COSI’ LA BCE HA SMESSO DI ESSERE UNA STAR PER GLI EUROPEI
Giuseppe Pennisi
Quando l’Ing. Jean-Claude Trichet andrà in pensioni (almeno tre, da banchiere centrale francese, da guida del Fondo monetario, e da Presidente della Banca centrale europea, Bce), il suo successore avrà un grattacapo in più: la perdita di fiducia dei cittadini dell’area dell’euro nei confronti della loro Banca centrale. Lo quantizza uno studio del Centre for European Policy Research , Ceps (Working Paper n.334) a cui due funzionari del servizio studio della Bce si apprestano, in parte a rispondere, con un lavoro in uscita nel prossimo numero dell’autorevole trimestrale The Manchester School.

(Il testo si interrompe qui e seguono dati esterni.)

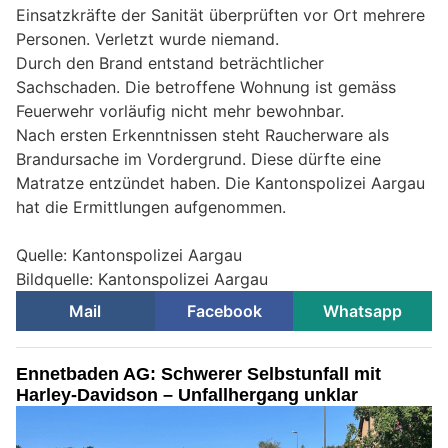
Einsatzkräfte der Sanität überprüften vor Ort mehrere
Personen. Verletzt wurde niemand.
Durch den Brand entstand beträchtlicher
Sachschaden. Die betroffene Wohnung ist gemäss
Feuerwehr vorläufig nicht mehr bewohnbar.
Nach ersten Erkenntnissen steht Raucherware als
Brandursache im Vordergrund. Diese dürfte eine
Matratze entzündet haben. Die Kantonspolizei Aargau
hat die Ermittlungen aufgenommen.
Quelle: Kantonspolizei Aargau
Bildquelle: Kantonspolizei Aargau
Mail
Facebook
Whatsapp
Ennetbaden AG: Schwerer Selbstunfall mit
Harley-Davidson – Unfallhergang unklar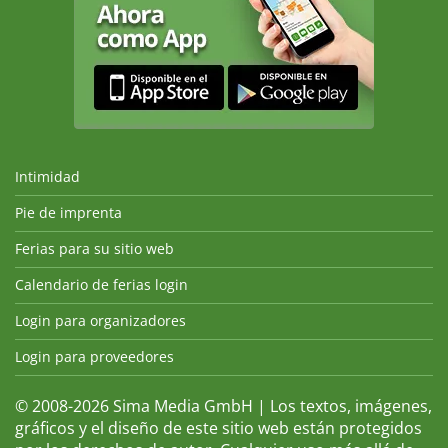
Intimidad
Pie de imprenta
Ferias para su sitio web
Calendario de ferias login
Login para organizadores
Login para proveedores
© 2008-2026 Sima Media GmbH | Los textos, imágenes,
gráficos y el diseño de este sitio web están protegidos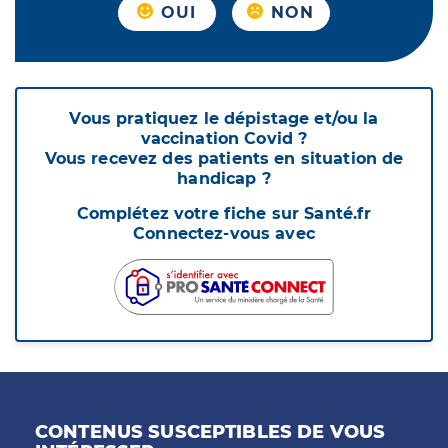
OUI
NON
Vous pratiquez le dépistage et/ou la
vaccination Covid ?
Vous recevez des patients en situation de
handicap ?
Complétez votre fiche sur Santé.fr
Connectez-vous avec
CONTENUS SUSCEPTIBLES DE VOUS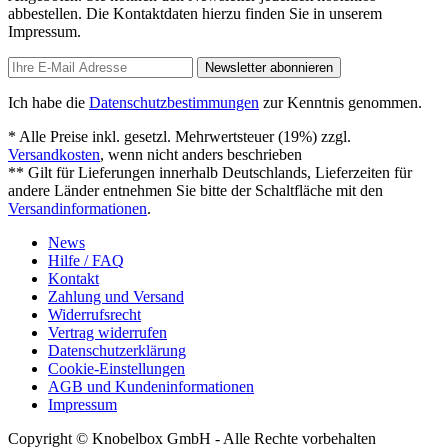
abbestellen. Die Kontaktdaten hierzu finden Sie in unserem
Impressum.
Newsletter abonnieren
Ich habe die
Datenschutzbestimmungen
zur Kenntnis genommen.
* Alle Preise inkl. gesetzl. Mehrwertsteuer (19%) zzgl.
Versandkosten
, wenn nicht anders beschrieben
** Gilt für Lieferungen innerhalb Deutschlands, Lieferzeiten für
andere Länder entnehmen Sie bitte der Schaltfläche mit den
Versandinformationen
.
News
Hilfe / FAQ
Kontakt
Zahlung und Versand
Widerrufsrecht
Vertrag widerrufen
Datenschutzerklärung
Cookie-Einstellungen
AGB und Kundeninformationen
Impressum
Copyright © Knobelbox GmbH - Alle Rechte vorbehalten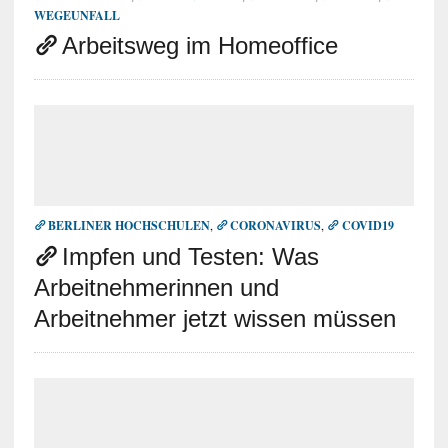
WEGEUNFALL
Arbeitsweg im Homeoffice
BERLINER HOCHSCHULEN
,
CORONAVIRUS
,
COVID19
Impfen und Testen: Was
Arbeitnehmerinnen und
Arbeitnehmer jetzt wissen müssen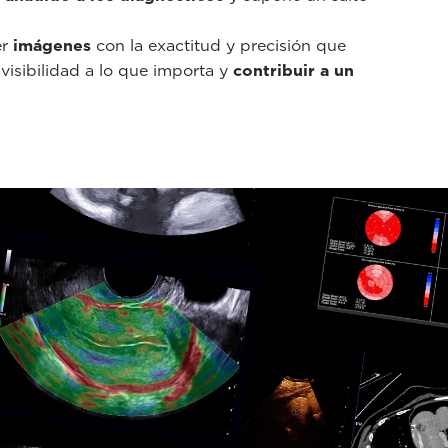
er
imágenes
con la exactitud y precisión que
 visibilidad a lo que importa y
contribuir a un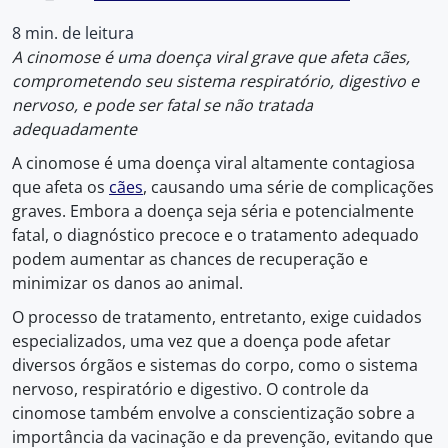
8 min. de leitura
A cinomose é uma doença viral grave que afeta cães,
comprometendo seu sistema respiratório, digestivo e
nervoso, e pode ser fatal se não tratada
adequadamente
A cinomose é uma doença viral altamente contagiosa
que afeta os
cães
, causando uma série de complicações
graves. Embora a doença seja séria e potencialmente
fatal, o diagnóstico precoce e o tratamento adequado
podem aumentar as chances de recuperação e
minimizar os danos ao animal.
O processo de tratamento, entretanto, exige cuidados
especializados, uma vez que a doença pode afetar
diversos órgãos e sistemas do corpo, como o sistema
nervoso, respiratório e digestivo. O controle da
cinomose também envolve a conscientização sobre a
importância da vacinação e da prevenção, evitando que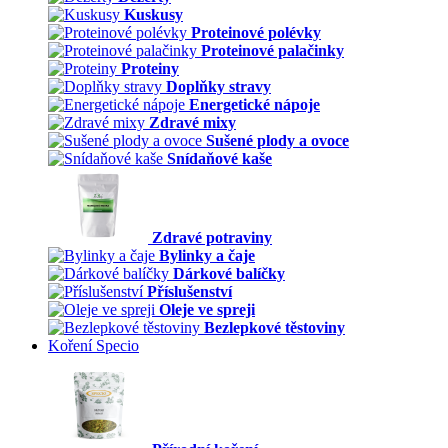
Kuskusy
Proteinové polévky
Proteinové palačinky
Proteiny
Doplňky stravy
Energetické nápoje
Zdravé mixy
Sušené plody a ovoce
Snídaňové kaše
Zdravé potraviny
Bylinky a čaje
Dárkové balíčky
Příslušenství
Oleje ve spreji
Bezlepkové těstoviny
Koření Specio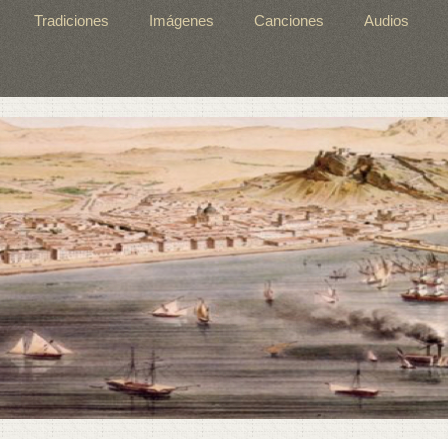
Tradiciones
Imágenes
Canciones
Audios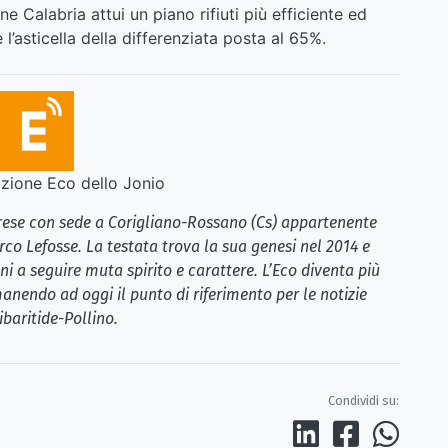
 Calabria attui un piano rifiuti più efficiente ed
l’asticella della differenziata posta al 65%.
ione Eco dello Jonio
brese con sede a Corigliano-Rossano (Cs) appartenente
rco Lefosse. La testata trova la sua genesi nel 2014 e
i a seguire muta spirito e carattere. L’Eco diventa più
anendo ad oggi il punto di riferimento per le notizie
ibaritide-Pollino.
Condividi su:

Il lavoro Ceps è smentisce un’analisi precedente pubblicata dall’Università di Costanza nel 2008 e molto diffusa dai servizi di comunicazione Bce. Lo studio del 2008 riguarda il periodo 1999-2004, i 12 Stati del gruppo di testa dell’euro e si basa su 72 osservazioni econometriche. Erano gli anni dell’avvio della moneta unica; il lavoro concludeva che i cittadini dei 12 avevano grande fiducia nella Bce in quanto avrebbe azzerato l’inflazione. Più complesso l’apparato analitico del Ceps: i dati semestrali dell’Eurobarometro vengono integrati con quelli trimestrali della contabilità economica nazionale e con 272 osservazioni econometri che. Inoltre, il periodo studiato arriva alla fine del 2009, includendo anche la crisi finanziaria iniziata nel 2007. Le conclusioni: dal 2007 c’è stato un tracollo della fiducia nella Bce , che ha toccato il punto di svolta inferiore nel febbraio 2009 (da allora è in leggera ripresa); ci sono differenze marcate tra Paesi (nel febbraio 2009 due terzi dei francesi, ma “solo” il 40% degli italiani, non si fidavano della Bce); la ripresa (delle fiducia) in atto potrebbe rientrare al più piccolo fruscio. In breve, secondo lo studio Ceps, pure a ragione dell’euroentusiasmo del 1992-2004, gli europei hanno creduto la Bce avrebbe portato non solo bassa inflazione ma anche stabilità finanziaria. La bassa inflazione c’è stata, ma alla prima crisi internazionale, la Bce non ha dato l’attesa stabilità finanziaria. Lo ammette lo stesso lavoro in corso di pubblicazione sulla The Manchester School (a cui Il Foglio ha avuto accesso): con un complesso impiego del calcolo delle probabilità, sostiene che ciò non dipende dalla Bce ma dal ciclo economico. Un po’ come dire che la colpa è della malignità del fato, notoriamente cinico e baro.
Quale è l’elemento che più ha deluso gli europei? Le osservazioni econometriche del Ceps sfiorano la materia, ma basta scorrere la stampa del Paese (la Francia) dove la reputazione della Banca ha sofferto di più per avvertire che dal 2007, l’Eurotower di Francoforte è parsa, a torto od a ragione, utilizzare la mano forte con i deboli (insistendo per riforme che toccano i portafogli dei ceti a reddito medio-basso) e guanti di velluto con i forti (incoraggiando , direttamente ed indirettamente, salvataggi bancari pure di istituti mal gestiti da amministratori con stipendi di favola). E’ forse un’impressione poco generosa nei confronti di chi ha il compito di gestire la politica monetaria dell’area dell’euro in una fase di grandi tensioni. Le impressioni contano , proprio in questo campo, molto più della realtà.
Il dibattito innestato dal Ceps è salutare: in democrazia economica non devono esistere santuari, neanche dove si è presa l’abitudine di inginocchiarsi e leggere in coro novene alla fine di Maggio. E’ da augurarsi che si torni presto alle processioni del mese mariano non a quelle a Palazzo Koch.